Control según el trafico
– Áreas de trafico nulo Donde los muebles cubren el piso, no se circula sobre la alfombra; pero si se filtra polvo y tierra. 

– Áreas de trafico ligero Circulación escasa durante el día, espacios poco transitados (salas, comedores, privados, etc) Requieren: Aspirar………………….Una vez por semana Desmanchar……………Cada vez que sea necesario Limpieza profesional…..Anual

– Áreas de trafico medio Circulación frecuente durante el día (recamaras, oficinas, etc) Requieren: Aspirar………………….Dos veces por semana Desmanchar……………Cada vez que sea necesario Limpieza profesional…..Cada 6 meses – Áreas de trafico alto Circulación muy frecuente o constante todo el día (salas de televisión, escaleras, pasillos, etc) Requieren: Aspirar………………….Diario Desmanchar……………Cada vez que sea necesario Limpieza profesional…..Cada 4 meses.

Control acorde con el grado de suciedad
Implica una apreciación visual del estado que guardan las distintas áreas alfombradas.
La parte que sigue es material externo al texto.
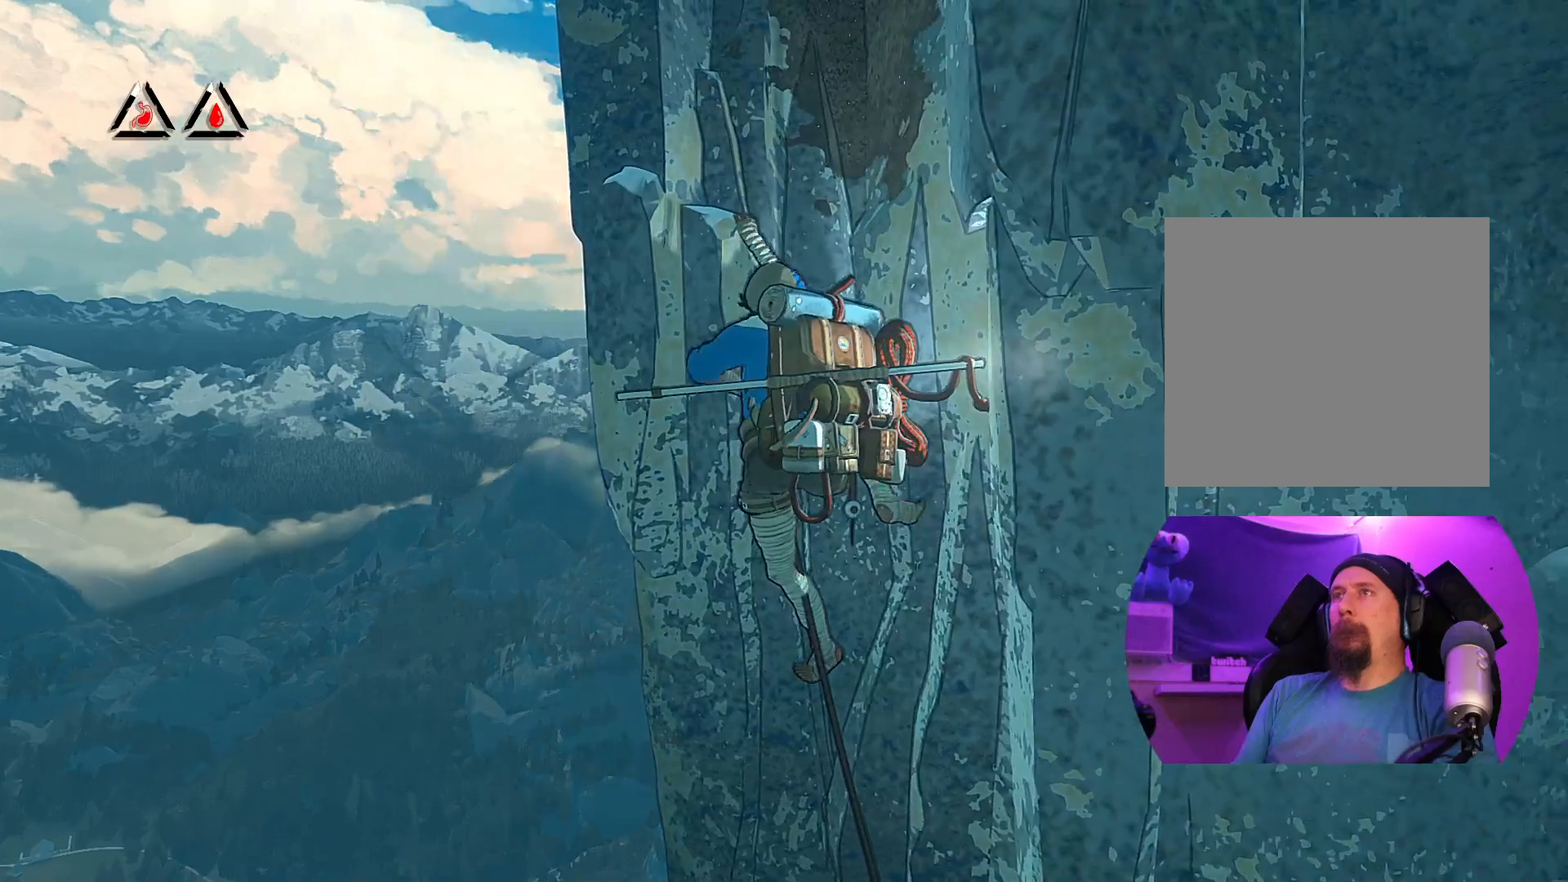
{"dt_ms": 500, "buttons": [], "left_stick": "up", "right_stick": "center", "events": []}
El tráfico intenso, las deficiencias en el mantenimiento, el contacto con animales domésticos, el exceso de polvo, la contaminación del aire, smog, etc., contribuyen a ensuciar las alfombras. Suciedad ligera:La alfombra se ve razonablemente nueva o muestra poco uso; las manchas son escasas o tenues; no se notan líneas de tráfico o circulación al comparar las distintas áreas, y no se aprecian cambios de color. Mantenimiento recomendado: Aspirar periódicamente, según la intensidad del tráfico. Desmanchar sistemáticamente. Suciedad Moderada: La alfombra muestra cambios de color, textura, sombreado de la fibra, o pérdida de brillo, en accesos y líneas de tráfico o circulación; hay manchas abundantes o notables, y la alfombra ha perdido la apariencia de nueva. Mantenimiento recomendado: Aspirar periódicamente, según la intensidad del tráfico. Desmanchar sistemáticamente. Suciedad Excesiva: La alfombra muestra cambios evidentes de color y apariencia; hay manchas excesivas o intensas; las líneas de tráfico y los accesos resaltan drásticamente con relación a las áreas circunvecinas; el aspirado insuficiente o el mantenimiento inadecuado o deficiente han propiciado la distorsión y deformación del hilo.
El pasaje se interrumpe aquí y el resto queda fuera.